**Excerpt:**
========================================

April 13: The daunting challenges surrounding vaccine passports (National Geographic)
While vaccine passports could help open economies and allow people to travel during the coronavirus pandemic, there are questions around how the personal data within them will be stored, shared, and protected, say experts. There are also concerns that requiring vaccine passports could put people’s civil liberties and privacy at risk, and could create bias. Said Howard Koh, Harvey V. Fineberg Professor of the Practice of Public Health, “We need to uphold the concepts of equity and fairness and not use this as a tool that can lead to discrimination,” he said.
April 12: Biden, public health officials face crossroads on COVID-19 (Boston Globe)
The Biden administration is working to convince people about the effectiveness of the COVID-19 vaccine while also encouraging people to continue taking precautions until the pandemic is under control. “For those who are vaccinated this individual risk may be low, but public health is built on the backs of thousands of individual actions,” noted Thomas Tsai, assistant professor in the Department of Health Policy and Management. “Even if your individual risk may be low the goal is to put the lid back on the widespread transmission.”

========================================

**Given data:**
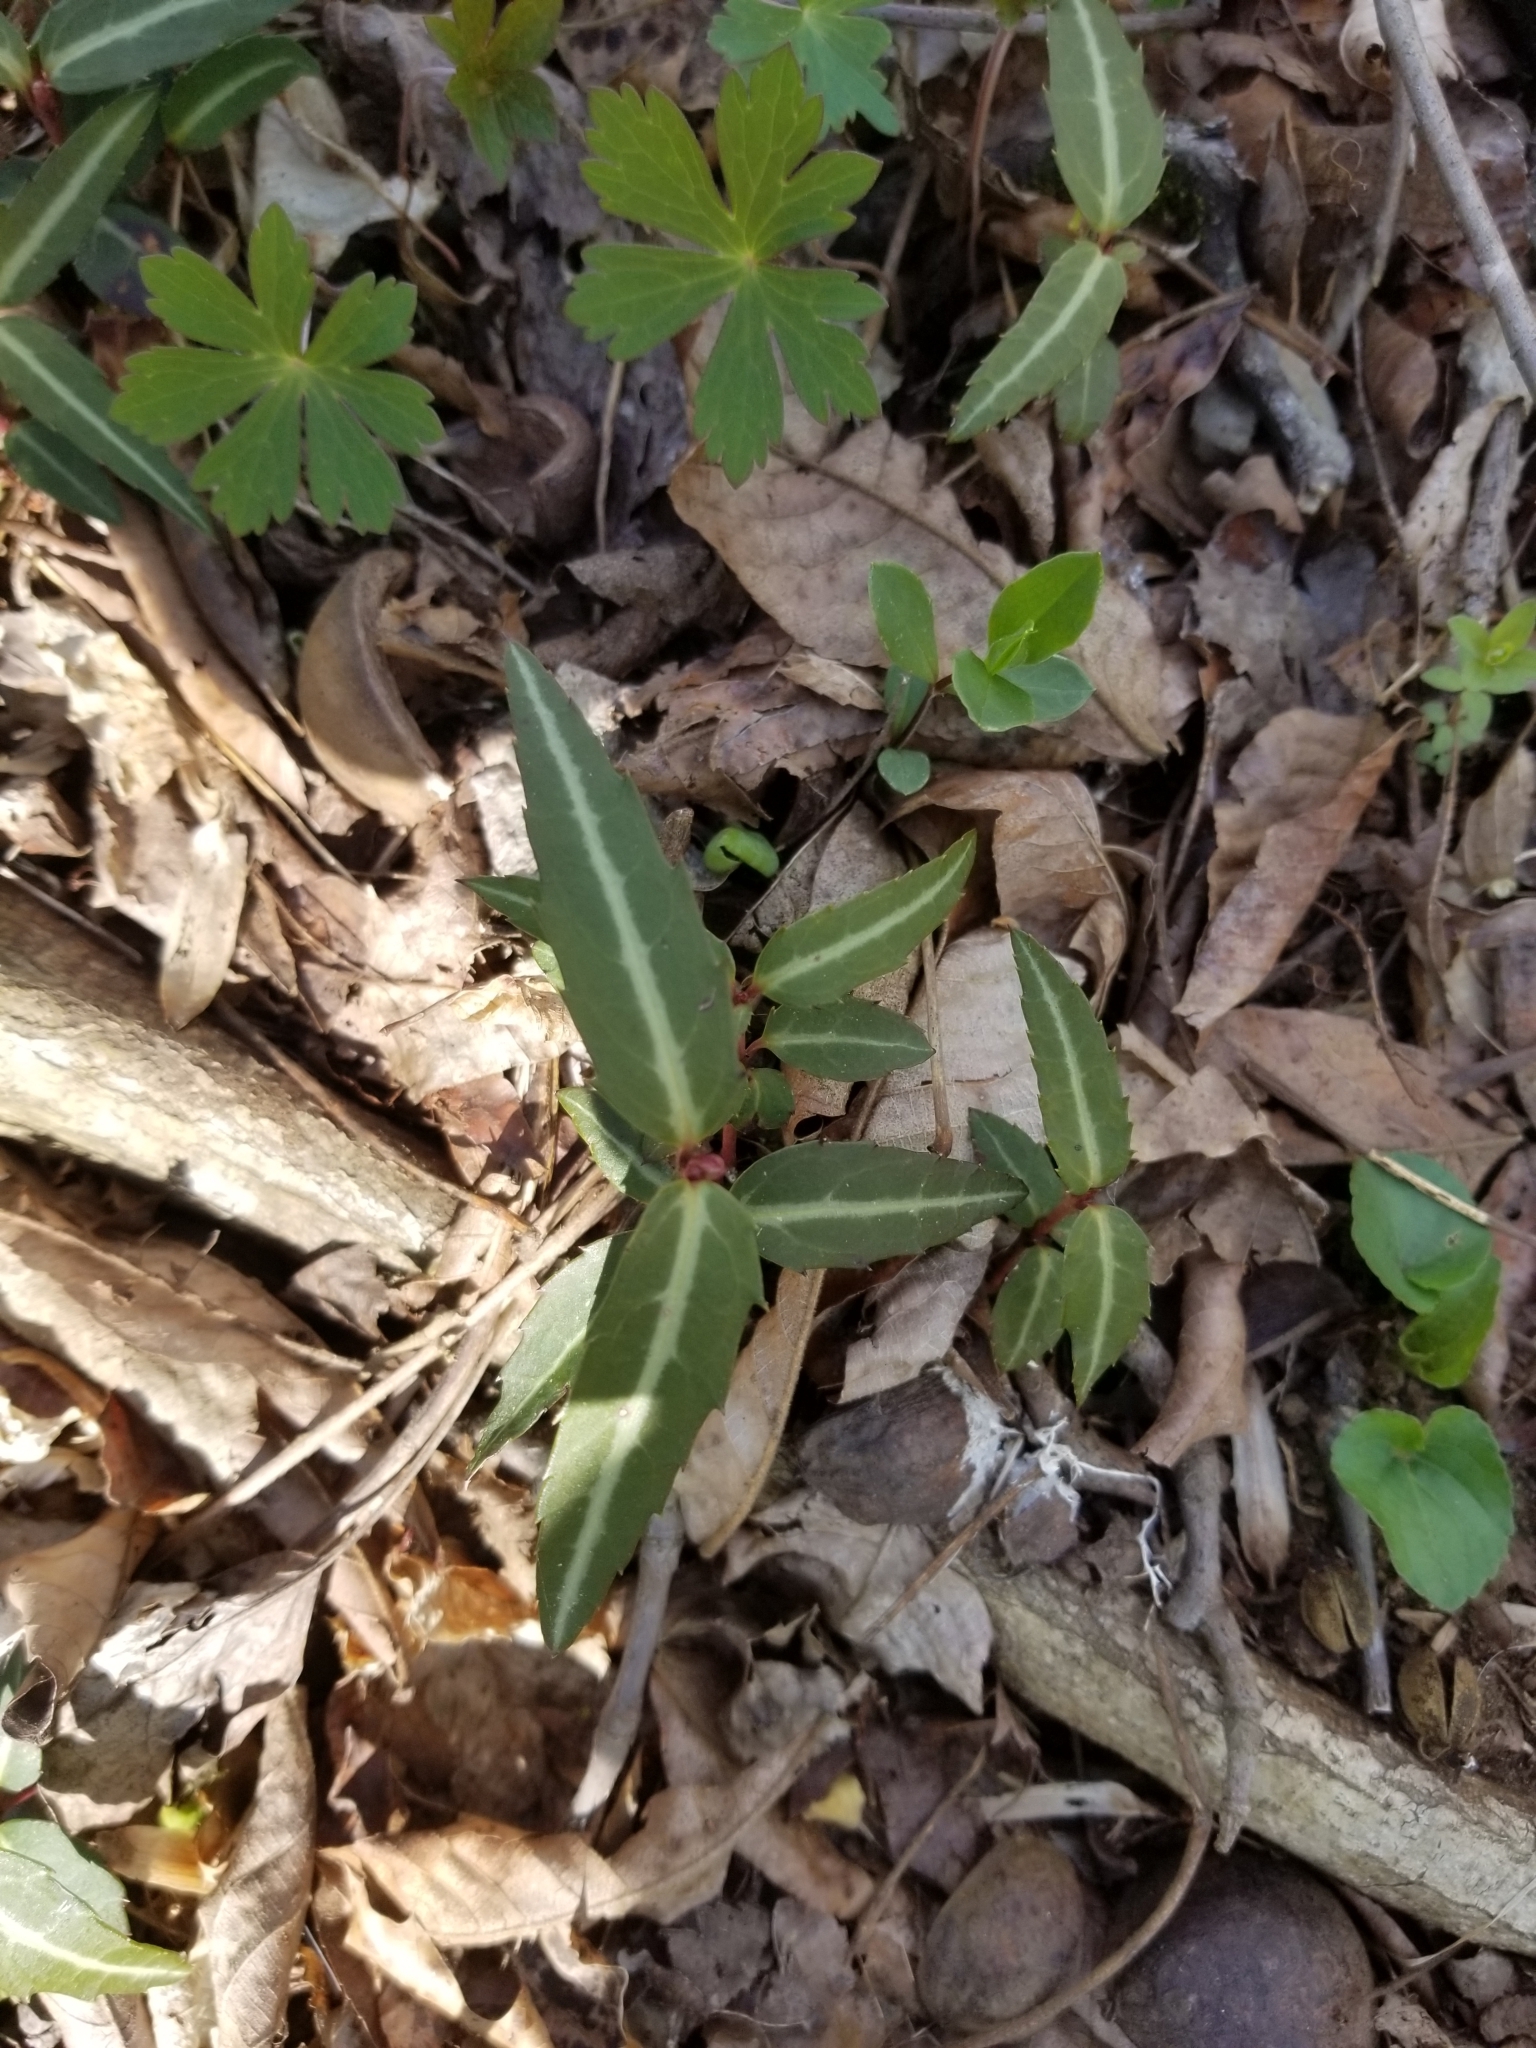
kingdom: Plantae
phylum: Tracheophyta
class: Magnoliopsida
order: Ericales
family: Ericaceae
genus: Chimaphila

========================================

**Tasks and exercises:**
a) According to the COVID-19 news summaries, why does Thomas Tsai say vaccinated people should keep taking precautions even when their individual risk may be low?
b) Answer these questions from the COVID-19 news summaries:
(i) What professorship does Howard Koh hold?
(ii) In which department is Thomas Tsai an assistant professor?
(iii) Which publication ran the April 13 item on vaccine passports?
c) Write out the part of the COVID-19 news summaries starting at "While vaccine passports" and ending at "COVID-19 (Boston Globe)".

**Answers for each item:**
a) Tsai says public health rests on thousands of individual actions. Even if one person's risk is low, the goal is to bring widespread transmission back under control.

b)
(i) He is the Harvey V. Fineberg Professor of the Practice of Public Health.
(ii) He is in the Department of Health Policy and Management.
(iii) National Geographic ran it.

c)
While vaccine passports could help open economies and allow people to travel during the coronavirus pandemic, there are questions around how the personal data within them will be stored, shared, and protected, say experts. There are also concerns that requiring vaccine passports could put people’s civil liberties and privacy at risk, and could create bias. Said Howard Koh, Harvey V. Fineberg Professor of the Practice of Public Health, “We need to uphold the concepts of equity and fairness and not use this as a tool that can lead to discrimination,” he said.
April 12: Biden, public health officials face crossroads on COVID-19 (Boston Globe)